Toyota center imageLeft: Toyota Australia president Max Yasuda. Below: Opposition leader Tony Abbott, manufacturing minister Kim Carr and the AR Camry engine.

The spectre of Toyota closing its Camry factory in the western suburbs of Melbourne in five years – along with thousands of job losses – was raised when Toyota Australia president Max Yasuda told journalists on Monday that his vision was for Toyota to continue to be manufacturing in Altona in five years, “but beyond that is not yet decided”.

Toyota public affairs manager Glenn Campbell told GoAuto the key point Mr Yasuda was trying to make was that Toyota wanted to keep building cars in Australia.

“We are building a new model now, and of course we have to put our best case forward to the parent company to support the building of the next model, which would be due around 2017,” Mr Campbell said.

“What he (Mr Yasuda) is saying is that we see manufacturing as an integral part of our business going forward, and the next hurdle will be when we are due for the next model.”

Mr Campbell said planning for manufacturing a new Toyota model took about five years – roughly the same time as a Toyota Camry model cycle.

The latest Camry was launched just last month, suggesting planning for a new model at Altona is in its infancy.

Mr Campbell confirmed that Toyota was not seeking any help from the government over its current situation.

“We have to take control of our business, but once our business is in a more competitive position, and as we seek future projects from our parent company, partnering with government would certainly be part of that,” he said.

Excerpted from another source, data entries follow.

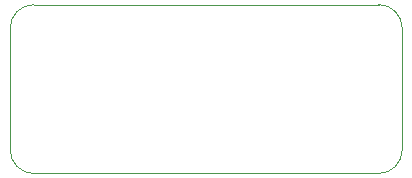
<source format=gbr>
G04 #@! TF.GenerationSoftware,KiCad,Pcbnew,(5.1.2)-2*
G04 #@! TF.CreationDate,2020-05-22T00:57:25-04:00*
G04 #@! TF.ProjectId,SWSupply,53575375-7070-46c7-992e-6b696361645f,rev?*
G04 #@! TF.SameCoordinates,Original*
G04 #@! TF.FileFunction,Profile,NP*
%FSLAX46Y46*%
G04 Gerber Fmt 4.6, Leading zero omitted, Abs format (unit mm)*
G04 Created by KiCad (PCBNEW (5.1.2)-2) date 2020-05-22 00:57:25*
%MOMM*%
%LPD*%
G04 APERTURE LIST*
%ADD10C,0.050000*%
G04 APERTURE END LIST*
D10*
X182100000Y-109700000D02*
G75*
G02X184100000Y-111700000I0J-2000000D01*
G01*
X184100000Y-122000000D02*
G75*
G02X182100000Y-124000000I-2000000J0D01*
G01*
X152900000Y-124000000D02*
G75*
G02X150900000Y-122000000I0J2000000D01*
G01*
X150900000Y-111700000D02*
G75*
G02X152900000Y-109700000I2000000J0D01*
G01*
X182100000Y-109700000D02*
X152900000Y-109700000D01*
X184100000Y-122000000D02*
X184100000Y-111700000D01*
X152900000Y-124000000D02*
X182100000Y-124000000D01*
X150900000Y-111700000D02*
X150900000Y-122000000D01*
M02*

</source>
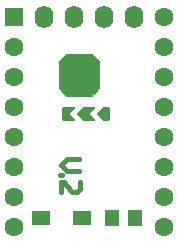
<source format=gts>
G04 Layer: TopSolderMaskLayer*
G04 EasyEDA Pro v1.9.29, 2023-05-07 01:58:04*
G04 Gerber Generator version 0.3*
G04 Scale: 100 percent, Rotated: No, Reflected: No*
G04 Dimensions in millimeters*
G04 Leading zeros omitted, absolute positions, 3 integers and 3 decimals*
%FSLAX33Y33*%
%MOMM*%
%AMOval*1,1,$1,$2,$3*1,1,$1,$4,$5*20,1,$1,$2,$3,$4,$5,0*%
%AMPolygonMacro1*4,1,13,-0.5508,-0.499999,-0.5508,0.499999,-0.5,0.550799,-0.5,0.550799,0.5,0.550799,0.5508,0.499999,0.536115,0.464272,0.076821,-0.000002,0.536114,-0.464272,0.5508,-0.499999,0.5,-0.550799,0.5,-0.550799,-0.5,-0.550799,-0.5508,-0.499999,0*%
%AMPolygonMacro2*4,1,20,-0.285922,-0.53592,-0.285922,-0.53592,-0.785921,-0.035921,-0.785921,-0.035921,-0.8008,0.0,-0.785921,0.035921,-0.785921,0.035921,-0.285922,0.53592,-0.285922,0.53592,-0.250001,0.550799,-0.250001,0.550799,0.75,0.550799,0.8008,0.499999,0.785921,0.464078,0.32184,0.0,0.785921,-0.464078,0.8008,-0.499999,0.75,-0.550799,0.75,-0.550799,-0.250001,-0.550799,-0.285922,-0.53592,0*%
%AMPolygonMacro3*4,1,18,0.5,-0.550799,0.5,-0.550799,-0.000001,-0.550799,-0.035922,-0.53592,-0.035922,-0.53592,-0.535921,-0.035921,-0.535921,-0.035921,-0.5508,0.0,-0.535921,0.035921,-0.535921,0.035921,-0.035922,0.53592,-0.035922,0.53592,-0.000001,0.550799,-0.000001,0.550799,0.5,0.550799,0.5508,0.499999,0.5508,0.499999,0.5508,-0.499999,0.5,-0.550799,0*%
%ADD10C,0.0254*%
%ADD11C,0.399999*%
%ADD12C,1.6016*%
%ADD13R,1.6016X1.6016*%
%ADD14Oval,1.6016X0.0X-0.15X0.0X0.15*%
%ADD15R,1.501597X1.301598*%
%ADD16R,1.234135X1.47861*%
%ADD17PolygonMacro1*%
%ADD18PolygonMacro2*%
%ADD19PolygonMacro3*%
G75*


G04 PolygonModel Start*
G36*
G01X5075Y15274D02*
G01X5710Y15909D01*
G01X7869D01*
G01X8504Y15274D01*
G01Y12988D01*
G01X7869Y12353D01*
G01X5710D01*
G01X5075Y12988D01*
G01Y15274D01*
G37*
G54D10*
G01X5075Y15274D02*
G01X5710Y15909D01*
G01X7869D01*
G01X8504Y15274D01*
G01Y12988D01*
G01X7869Y12353D01*
G01X5710D01*
G01X5075Y12988D01*
G01Y15274D01*
G54D11*
G01X5266Y6477D02*
G01X5774Y6985D01*
G01X6790D01*
G01X5266Y6477D02*
G01X5774Y5969D01*
G01X6790D01*
G01X5330Y5652D02*
G01X5203Y5652D01*
G01X5266Y4191D02*
G01X5266Y5080D01*
G01X5561D01*
G01X6196Y4191D01*
G01X6663D01*
G01X6917Y4445D01*
G01Y5080D01*
G04 PolygonModel End*

G04 Pad Start*
G54D12*
G01X13970Y13970D03*
G01X13970Y16510D03*
G01X13970Y19050D03*
G01X13970Y11430D03*
G01X13970Y8890D03*
G01X13970Y6350D03*
G01X13970Y3810D03*
G01X13970Y1270D03*
G01X1270Y1270D03*
G01X1270Y3810D03*
G01X1270Y6350D03*
G01X1270Y8890D03*
G01X1270Y11430D03*
G01X1270Y13970D03*
G01X1270Y16510D03*
G54D13*
G01X1270Y19050D03*
G54D14*
G01X11430Y19050D03*
G01X8890Y19050D03*
G01X6350Y19050D03*
G01X3810Y19050D03*
G54D15*
G01X7086Y2033D03*
G01X3616Y2033D03*
G54D16*
G01X11565Y2054D03*
G01X9565Y2054D03*
G54D17*
G01X5912Y10795D03*
G54D18*
G01X7362Y10795D03*
G54D19*
G01X8812Y10795D03*
G04 Pad End*

M02*

</source>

It is unclear if Toyota has started formal talks with the federal government over provision of co-investment money from the $5.4 billion New Car Plan to help secure a commitment from Toyota head office in Japan for future manufacturing in Australia

The federal and Victorian governments have signalled their willingness to commit money to securing the future of the Altona plant and the thousands of jobs dependent on production there.

Federal manufacturing minister Kim Carr told ABC radio that the government would work with individual companies to attract new investment.

“That’s where we build new jobs – through investment,” he said.

Toyota Australia blamed the high Australian dollar and drop in export sales – traditionally about 70 per cent of local production – for the necessity to cut both the payroll and costs.

Production has slumped 36 per cent in four years, to 95,000 units last year, and the company does not expect the situation to improve any time soon, despite the arrival of the all-new model within recent weeks.

Toyota has started a 10-week negotiation process with unions to achieve the 350 redundancies at Altona.

Unions are miffed that the job cuts were not made voluntary, saying they are the first forced redundancies at an Australian car manufacturer since Mitsubishi closed its South Australian plant in 2008.

Toyota Australia is yet to open its new $300 million four-cylinder engine plant that is partly funded by the federal government’s now-defunct Green Car Innovation Fund.

The Toyota commitment to the engine plant – due to come on stream later this year to make 2.5-litre AR engines for the Camry and the soon-to-be released Camry Hybrid – is a plus for the chances of continued car manufacture by Toyota in Australia, as such plants have a 10-year life.

This means the plant will not only serve the current generation Camry but a following model from 2017 to 2022.

Mr Campbell described TMC’s approval of the engine plant project as “a very positive step for an affiliate”.

“With that investment, it signals we are in a very good position to take advantage of any new opportunities, provided we can strengthen our organisation by improving efficiency and costs,” he said.


Toyota  Crystal ball: The NS4 concept - which debuted at this month's recent Detroit motor show - is said to preview the next Toyota Camry, due around 2017.